> [Work required]:
Without its pictures, the listing below is to be transcribed exactly.
■ ■ ■
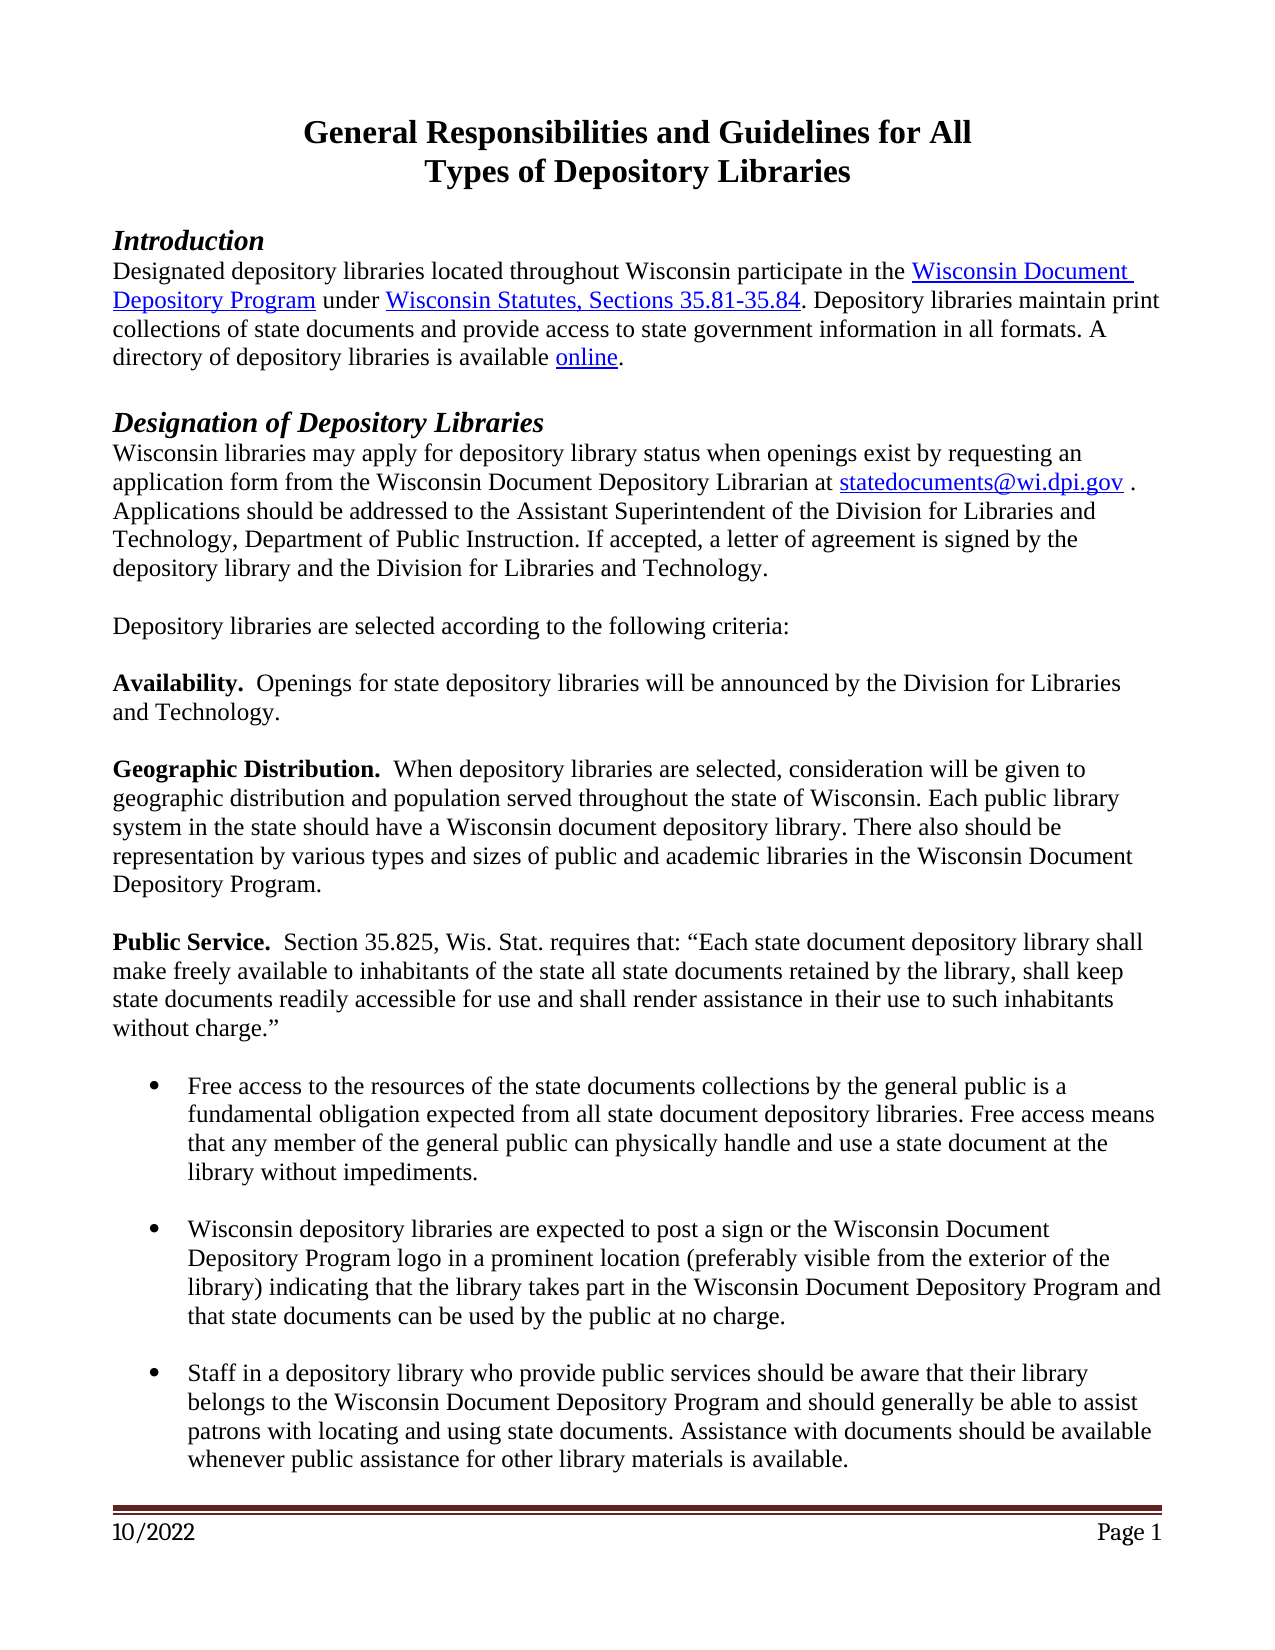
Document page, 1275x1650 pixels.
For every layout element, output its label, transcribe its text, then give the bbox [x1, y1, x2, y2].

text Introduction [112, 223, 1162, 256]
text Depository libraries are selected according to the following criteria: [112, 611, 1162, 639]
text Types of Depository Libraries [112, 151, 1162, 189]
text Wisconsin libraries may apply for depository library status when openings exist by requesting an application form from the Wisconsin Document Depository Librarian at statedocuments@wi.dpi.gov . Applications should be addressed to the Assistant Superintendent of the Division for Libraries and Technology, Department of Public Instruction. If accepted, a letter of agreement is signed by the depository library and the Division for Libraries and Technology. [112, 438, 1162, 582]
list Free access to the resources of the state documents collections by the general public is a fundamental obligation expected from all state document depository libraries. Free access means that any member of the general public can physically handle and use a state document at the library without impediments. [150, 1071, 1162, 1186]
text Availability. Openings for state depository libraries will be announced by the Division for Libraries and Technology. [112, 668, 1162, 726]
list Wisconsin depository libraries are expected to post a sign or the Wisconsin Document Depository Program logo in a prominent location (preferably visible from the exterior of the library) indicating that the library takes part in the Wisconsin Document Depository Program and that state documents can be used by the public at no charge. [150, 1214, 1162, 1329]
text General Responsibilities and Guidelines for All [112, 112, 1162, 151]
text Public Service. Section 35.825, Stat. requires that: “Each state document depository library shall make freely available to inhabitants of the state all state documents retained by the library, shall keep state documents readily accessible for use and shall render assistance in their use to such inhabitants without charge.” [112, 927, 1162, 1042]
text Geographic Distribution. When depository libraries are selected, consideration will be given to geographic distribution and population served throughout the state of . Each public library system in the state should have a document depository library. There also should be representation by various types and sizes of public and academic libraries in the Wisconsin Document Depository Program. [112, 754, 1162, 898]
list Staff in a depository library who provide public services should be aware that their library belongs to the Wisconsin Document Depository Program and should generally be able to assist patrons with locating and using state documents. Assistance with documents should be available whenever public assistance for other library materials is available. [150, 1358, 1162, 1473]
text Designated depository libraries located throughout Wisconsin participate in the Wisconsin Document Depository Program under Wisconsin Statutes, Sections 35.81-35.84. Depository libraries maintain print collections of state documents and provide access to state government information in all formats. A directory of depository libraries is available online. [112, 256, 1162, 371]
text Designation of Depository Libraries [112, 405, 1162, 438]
■ ■ ■
> [Task solution]:
Document page, 1275x1650 pixels.
For every layout element, output its label, transcribe its text, then give the bbox [x1, y1, x2, y2].

text Introduction [112, 223, 1162, 256]
text Depository libraries are selected according to the following criteria: [112, 611, 1162, 639]
text Types of Depository Libraries [112, 151, 1162, 189]
text Wisconsin libraries may apply for depository library status when openings exist by requesting an application form from the Wisconsin Document Depository Librarian at statedocuments@wi.dpi.gov . Applications should be addressed to the Assistant Superintendent of the Division for Libraries and Technology, Department of Public Instruction. If accepted, a letter of agreement is signed by the depository library and the Division for Libraries and Technology. [112, 438, 1162, 582]
list Free access to the resources of the state documents collections by the general public is a fundamental obligation expected from all state document depository libraries. Free access means that any member of the general public can physically handle and use a state document at the library without impediments. [150, 1071, 1162, 1186]
text Availability. Openings for state depository libraries will be announced by the Division for Libraries and Technology. [112, 668, 1162, 726]
list Wisconsin depository libraries are expected to post a sign or the Wisconsin Document Depository Program logo in a prominent location (preferably visible from the exterior of the library) indicating that the library takes part in the Wisconsin Document Depository Program and that state documents can be used by the public at no charge. [150, 1214, 1162, 1329]
text General Responsibilities and Guidelines for All [112, 112, 1162, 151]
text Public Service. Section 35.825, Stat. requires that: “Each state document depository library shall make freely available to inhabitants of the state all state documents retained by the library, shall keep state documents readily accessible for use and shall render assistance in their use to such inhabitants without charge.” [112, 927, 1162, 1042]
text Geographic Distribution. When depository libraries are selected, consideration will be given to geographic distribution and population served throughout the state of . Each public library system in the state should have a document depository library. There also should be representation by various types and sizes of public and academic libraries in the Wisconsin Document Depository Program. [112, 754, 1162, 898]
list Staff in a depository library who provide public services should be aware that their library belongs to the Wisconsin Document Depository Program and should generally be able to assist patrons with locating and using state documents. Assistance with documents should be available whenever public assistance for other library materials is available. [150, 1358, 1162, 1473]
text Designated depository libraries located throughout Wisconsin participate in the Wisconsin Document Depository Program under Wisconsin Statutes, Sections 35.81-35.84. Depository libraries maintain print collections of state documents and provide access to state government information in all formats. A directory of depository libraries is available online. [112, 256, 1162, 371]
text Designation of Depository Libraries [112, 405, 1162, 438]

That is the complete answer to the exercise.